YOUR GOAL:
Nothing in the records may be dropped or altered when you repeat them.
--- PROVIDED DATA Enclosed Below ---
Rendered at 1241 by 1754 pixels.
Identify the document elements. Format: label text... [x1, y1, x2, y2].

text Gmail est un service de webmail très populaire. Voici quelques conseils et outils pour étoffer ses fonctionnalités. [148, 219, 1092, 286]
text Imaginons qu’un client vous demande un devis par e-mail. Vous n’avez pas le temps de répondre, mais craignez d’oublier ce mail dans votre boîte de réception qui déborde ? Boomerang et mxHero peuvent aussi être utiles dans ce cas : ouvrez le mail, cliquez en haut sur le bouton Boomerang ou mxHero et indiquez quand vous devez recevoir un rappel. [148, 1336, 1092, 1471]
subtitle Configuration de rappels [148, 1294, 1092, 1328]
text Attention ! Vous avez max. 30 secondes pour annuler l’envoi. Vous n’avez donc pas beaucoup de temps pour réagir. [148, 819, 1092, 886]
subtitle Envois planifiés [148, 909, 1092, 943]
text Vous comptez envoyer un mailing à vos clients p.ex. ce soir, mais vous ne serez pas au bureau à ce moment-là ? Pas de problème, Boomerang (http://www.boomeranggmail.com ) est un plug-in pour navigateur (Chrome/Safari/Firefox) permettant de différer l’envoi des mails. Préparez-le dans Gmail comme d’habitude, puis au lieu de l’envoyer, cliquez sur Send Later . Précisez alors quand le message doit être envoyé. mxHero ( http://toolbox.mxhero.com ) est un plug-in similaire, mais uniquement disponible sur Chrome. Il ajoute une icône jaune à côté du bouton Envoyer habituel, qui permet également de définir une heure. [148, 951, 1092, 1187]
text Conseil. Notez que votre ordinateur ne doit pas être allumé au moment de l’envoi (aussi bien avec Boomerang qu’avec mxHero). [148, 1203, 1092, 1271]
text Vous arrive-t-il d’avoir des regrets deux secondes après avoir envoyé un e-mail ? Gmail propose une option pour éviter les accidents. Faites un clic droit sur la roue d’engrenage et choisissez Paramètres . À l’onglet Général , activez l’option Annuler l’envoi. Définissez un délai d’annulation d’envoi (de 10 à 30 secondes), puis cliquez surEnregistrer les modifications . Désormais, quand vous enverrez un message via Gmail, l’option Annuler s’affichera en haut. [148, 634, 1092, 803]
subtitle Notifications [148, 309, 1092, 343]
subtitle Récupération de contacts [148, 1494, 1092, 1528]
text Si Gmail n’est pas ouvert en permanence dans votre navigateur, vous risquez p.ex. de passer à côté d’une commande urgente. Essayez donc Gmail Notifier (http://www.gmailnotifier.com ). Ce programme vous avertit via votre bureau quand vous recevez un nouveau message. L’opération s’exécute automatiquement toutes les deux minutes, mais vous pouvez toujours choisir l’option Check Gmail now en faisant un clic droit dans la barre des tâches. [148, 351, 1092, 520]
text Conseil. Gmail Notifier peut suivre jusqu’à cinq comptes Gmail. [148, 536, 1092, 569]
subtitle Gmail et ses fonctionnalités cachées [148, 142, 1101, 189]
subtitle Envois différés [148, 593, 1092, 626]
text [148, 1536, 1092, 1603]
--- End of Enclosed PROVIDED DATA ---
RESPONSE FOR THIS EXERCISE:
Rendered at 1241 by 1754 pixels.
Identify the document elements. Format: label text... [x1, y1, x2, y2].

text Gmail est un service de webmail très populaire. Voici quelques conseils et outils pour étoffer ses fonctionnalités. [148, 219, 1092, 286]
text Imaginons qu’un client vous demande un devis par e-mail. Vous n’avez pas le temps de répondre, mais craignez d’oublier ce mail dans votre boîte de réception qui déborde ? Boomerang et mxHero peuvent aussi être utiles dans ce cas : ouvrez le mail, cliquez en haut sur le bouton Boomerang ou mxHero et indiquez quand vous devez recevoir un rappel. [148, 1336, 1092, 1471]
subtitle Configuration de rappels [148, 1294, 1092, 1328]
text Attention ! Vous avez max. 30 secondes pour annuler l’envoi. Vous n’avez donc pas beaucoup de temps pour réagir. [148, 819, 1092, 886]
subtitle Envois planifiés [148, 909, 1092, 943]
text Vous comptez envoyer un mailing à vos clients p.ex. ce soir, mais vous ne serez pas au bureau à ce moment-là ? Pas de problème, Boomerang (http://www.boomeranggmail.com ) est un plug-in pour navigateur (Chrome/Safari/Firefox) permettant de différer l’envoi des mails. Préparez-le dans Gmail comme d’habitude, puis au lieu de l’envoyer, cliquez sur Send Later . Précisez alors quand le message doit être envoyé. mxHero ( http://toolbox.mxhero.com ) est un plug-in similaire, mais uniquement disponible sur Chrome. Il ajoute une icône jaune à côté du bouton Envoyer habituel, qui permet également de définir une heure. [148, 951, 1092, 1187]
text Conseil. Notez que votre ordinateur ne doit pas être allumé au moment de l’envoi (aussi bien avec Boomerang qu’avec mxHero). [148, 1203, 1092, 1271]
text Vous arrive-t-il d’avoir des regrets deux secondes après avoir envoyé un e-mail ? Gmail propose une option pour éviter les accidents. Faites un clic droit sur la roue d’engrenage et choisissez Paramètres . À l’onglet Général , activez l’option Annuler l’envoi. Définissez un délai d’annulation d’envoi (de 10 à 30 secondes), puis cliquez surEnregistrer les modifications . Désormais, quand vous enverrez un message via Gmail, l’option Annuler s’affichera en haut. [148, 634, 1092, 803]
subtitle Notifications [148, 309, 1092, 343]
subtitle Récupération de contacts [148, 1494, 1092, 1528]
text Si Gmail n’est pas ouvert en permanence dans votre navigateur, vous risquez p.ex. de passer à côté d’une commande urgente. Essayez donc Gmail Notifier (http://www.gmailnotifier.com ). Ce programme vous avertit via votre bureau quand vous recevez un nouveau message. L’opération s’exécute automatiquement toutes les deux minutes, mais vous pouvez toujours choisir l’option Check Gmail now en faisant un clic droit dans la barre des tâches. [148, 351, 1092, 520]
text Conseil. Gmail Notifier peut suivre jusqu’à cinq comptes Gmail. [148, 536, 1092, 569]
subtitle Gmail et ses fonctionnalités cachées [148, 142, 1101, 189]
subtitle Envois différés [148, 593, 1092, 626]
text [148, 1536, 1092, 1603]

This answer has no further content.